As palavras dela me fizeram lembrar da noite em que meu avô chegou quebrando tudo. Ele apontou para mim e disse: "Prepare-se, você vai se casar com Andrew Hernandez e não terá escolha, entendeu?" Ainda tentou se aproximar, mas minha avó entrou na frente, impedindo-o. Isso aconteceu dois dias depois de Bruno me ver na garupa da moto de Miguel. Meu avô ficou irado quando soube e me deu um castigo daqueles. Pode ser que minha avó esteja certa. Talvez eu não tenha sido escolhida por Andrew, mas sim pelo meu avô, que decidiu quem seria usado como moeda de troca. Esse pensamento, de certa forma, me deixou um pouco menos tensa.

— O que a senhora tem a me falar? — Perguntei, já receosa.

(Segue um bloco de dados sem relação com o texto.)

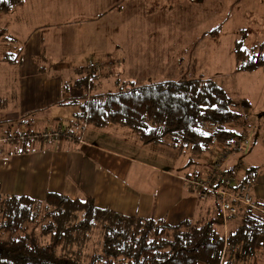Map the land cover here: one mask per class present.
Masks as SVG:
<instances>
[{
	"label": "crops",
	"instance_id": "obj_1",
	"mask_svg": "<svg viewBox=\"0 0 264 264\" xmlns=\"http://www.w3.org/2000/svg\"><path fill=\"white\" fill-rule=\"evenodd\" d=\"M77 1L81 5L73 7L69 0H25L22 6L0 13V43L5 39L4 33H10L12 41L17 36L22 42L16 48L19 51L16 63L3 61L4 52H0V67H4L0 73L3 102L0 123L17 122L30 112L35 113L33 117H52L54 108L79 105L93 93L114 91L122 82H146L153 75L140 80L143 67L164 68V78L175 79L170 78V63L163 61L162 50L152 54L142 47L124 52L120 40L124 30L116 23L125 9L120 3L103 12H88L91 6L84 3L87 0ZM93 1H96L94 7L101 4ZM102 19L111 26L96 29L94 22ZM99 30L106 47L101 53L102 57L107 56L108 66L93 75L92 83H84L82 77L89 71L86 67L85 73H80L83 68L77 66L85 58L93 59L89 56L83 59L81 50L73 52L72 48L81 45L85 39H82L83 32H88L87 36L93 39L99 36ZM128 33L132 34L130 30ZM131 61H134L133 67ZM115 72V82L109 81V75ZM74 121L70 122L72 129ZM74 133L78 136L76 139L34 141L20 153L6 151L8 148L1 146V191L38 199H43L48 191L71 198L92 196L99 207L129 215L164 216L169 225H177L196 214L198 198L188 189L187 179L209 173L211 148L205 151L203 164L197 167L194 158L185 163L181 157L183 144L179 140L171 142L168 136L143 144L129 127L109 124L97 128L88 123L76 128ZM231 158L225 164L232 167L240 163L236 177L251 181L253 199L264 198V169L256 161L251 160L245 167L241 159L231 162ZM241 218L239 213L226 217V239L237 231Z\"/></svg>",
	"mask_w": 264,
	"mask_h": 264
},
{
	"label": "trees",
	"instance_id": "obj_2",
	"mask_svg": "<svg viewBox=\"0 0 264 264\" xmlns=\"http://www.w3.org/2000/svg\"><path fill=\"white\" fill-rule=\"evenodd\" d=\"M24 3L0 0V13ZM219 29L205 34L218 37ZM242 41H234L237 69L254 71L264 67V44L249 50ZM18 55L4 52L2 60L16 63ZM87 71L90 74H84L81 82L92 83L93 75L101 68L95 73L87 67ZM240 105L249 107V101L244 98ZM233 106L225 90L211 79L164 78L139 84L125 81L114 91L93 93L79 103L74 129L69 126L59 136L48 139L12 140L17 144L7 151H26L34 141L76 139L74 130L88 123L97 128L109 124L129 127L143 144L169 136L173 142L179 140L190 147L194 156L219 144L223 154L233 151L235 143L246 137L241 129L224 127L243 120ZM34 114L21 116L18 123L30 122ZM13 135L16 138L19 134ZM214 150L210 153L211 169ZM238 168L239 162L223 168V174L232 178L228 189L233 191L241 183L251 188L248 178L237 179ZM209 174L191 178L202 179ZM211 187L207 197L198 198L196 214L177 225H169L164 216L129 215L99 207L92 196L71 198L48 191L38 199L5 194L0 187V264H264V198L252 197V205L239 212L241 225L226 239L219 194L214 190L221 188L222 182L215 177ZM95 227L101 229V243L99 250L89 253L85 251L86 242Z\"/></svg>",
	"mask_w": 264,
	"mask_h": 264
},
{
	"label": "rangeland",
	"instance_id": "obj_3",
	"mask_svg": "<svg viewBox=\"0 0 264 264\" xmlns=\"http://www.w3.org/2000/svg\"><path fill=\"white\" fill-rule=\"evenodd\" d=\"M69 1H71L70 5L73 7H77L82 3H78L77 0ZM97 1L101 4L96 7L93 6L96 1L87 0L84 2L91 6L88 8V12H103L107 7L117 3H120L125 8L120 14L121 17H118L116 21L120 29L124 30L123 36L125 37H120L124 52L129 53V51L139 50L142 47V50H150L152 54L157 49L162 50L165 55L163 61L166 59L170 63L169 70L172 73L170 78L211 79L217 86L225 90L229 98L234 102L233 108L243 115V120L240 123L226 124L224 127L232 131L241 129L242 132L246 133L248 140V144L246 146L243 145L242 152H235L229 161H239L241 159L242 163L244 161V166L247 167L250 161L253 160L257 162L260 169H264V67L256 68L254 71L238 70L233 53L234 41L238 39H243L244 47L249 50L264 44V0ZM82 17L85 16L82 15ZM102 20L94 22L96 29L97 27L100 29L101 26H111L109 21H105V19L102 22ZM120 23L122 24L121 26ZM218 26H220L218 37H212L208 33L205 34ZM128 30L132 32L131 35L130 33L126 34ZM242 31H245L244 37L241 36ZM88 34V32H83L82 39H85L81 45L79 43L78 47L72 48L73 52L80 49L83 59L86 56L93 59L88 60L85 58L81 65L77 66V68H83L82 72H80L83 74L89 61L94 63L100 61L101 63L99 64H101L102 70H106L108 66L107 56L102 57L101 53L106 47L104 46V41H102L100 30L99 36L93 39L88 37ZM4 37L5 39L0 43V52H7L15 57L19 54L16 48H20L22 42L17 40L19 38L17 36L12 41L10 33H4ZM262 52L264 55V49ZM104 61L107 65H104ZM133 63L134 61H131L132 67ZM137 64L140 63L138 62ZM143 68L144 70L140 73L141 76L139 75L140 80L144 79L146 75H153L148 81L163 80L165 77L164 68L160 67L157 69L155 65ZM130 70L131 67L129 72ZM174 70L176 72H173ZM3 72L4 67H0V73ZM115 74L117 73L109 75V81L115 82ZM244 98L250 101L249 107H241L240 102ZM2 103L0 100V105ZM1 111H3L2 107H0ZM78 111L79 105H76V103L67 104L63 107L54 108L52 117H33L28 123H18V121H14L11 124L0 123V133H2V136L7 135L6 131H9L10 135L16 132L18 134L30 132L40 134L44 130L57 128L63 132L69 128L70 122L75 119V113ZM168 139L172 142L171 137L168 136ZM17 143L0 140V147L9 148ZM183 146L182 155L184 156L181 157L185 163L190 158H194L197 167L203 164V158L207 152L204 151L200 155L194 156L188 146L184 144ZM214 148L217 152L222 150L219 144L216 147L214 146ZM243 154L245 155L243 156ZM225 163L223 168L227 166ZM196 196L202 199L197 193ZM239 214L241 215V213ZM100 243L101 229L95 227L89 234L85 251L90 253L94 250H99Z\"/></svg>",
	"mask_w": 264,
	"mask_h": 264
},
{
	"label": "built area",
	"instance_id": "obj_4",
	"mask_svg": "<svg viewBox=\"0 0 264 264\" xmlns=\"http://www.w3.org/2000/svg\"><path fill=\"white\" fill-rule=\"evenodd\" d=\"M90 70L96 72L100 71L101 64L99 63H90L87 66ZM62 133V130L57 128L53 130H45L42 131V133L37 134L34 132L30 133H19V135L15 138L14 135H8L5 138H2L1 140L4 141H12L16 140V142H23L25 139H34L36 137L40 138H53L57 137ZM248 140L246 137H243L241 141L235 143L234 150L231 152H223L221 154V151L214 150L213 156L214 159L213 162V168L209 172L210 174L207 175L208 177L197 179V178H191L187 179V185L195 191L202 199L204 197H207L208 192L212 191L211 182L216 177L222 182L221 188H215L216 192L219 194V201L221 203V212L223 215V220L226 219V217L229 216H235L237 215L240 210L247 208L248 206H251L253 203L252 195H251V188L249 184H238L236 186L235 190H230L229 185L231 184L232 178H230L228 174H223V165L224 163L231 158L235 154V152H242L243 145H247ZM220 150V149H219ZM215 160V161H214Z\"/></svg>",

— Para tentar aliviar a angústia que sinto, marquei com o senhor Hernandez um jantar entre você e ele.

Arregalei os olhos, sem entender o que minha avó queria com isso.

— O quê? Não, não, não! Por favor, vó, isso não! Eu não quero! — Protestei, desesperada. Ela me puxou para um abraço.

— Filha, confie em mim. Será o melhor para você. Pelo menos, poderá conhecê-lo melhor, já que não temos outra saída.

— Tá bom, tá bom, eu vou… Mas fique claro que não aceito esse casamento. Não aceito nada disso que está sendo imposto a mim. Vou me casar, vó, mas saiba que farei de tudo para que ele me dê o divórcio. Eu terei a minha liberdade. Prometo isso a mim mesma!

Limpei as lágrimas, apavorada. Tenho medo dele, medo do irmão dele, e de tudo que envolve seu nome. O temor toma conta de mim. Meu Deus, o que será de mim?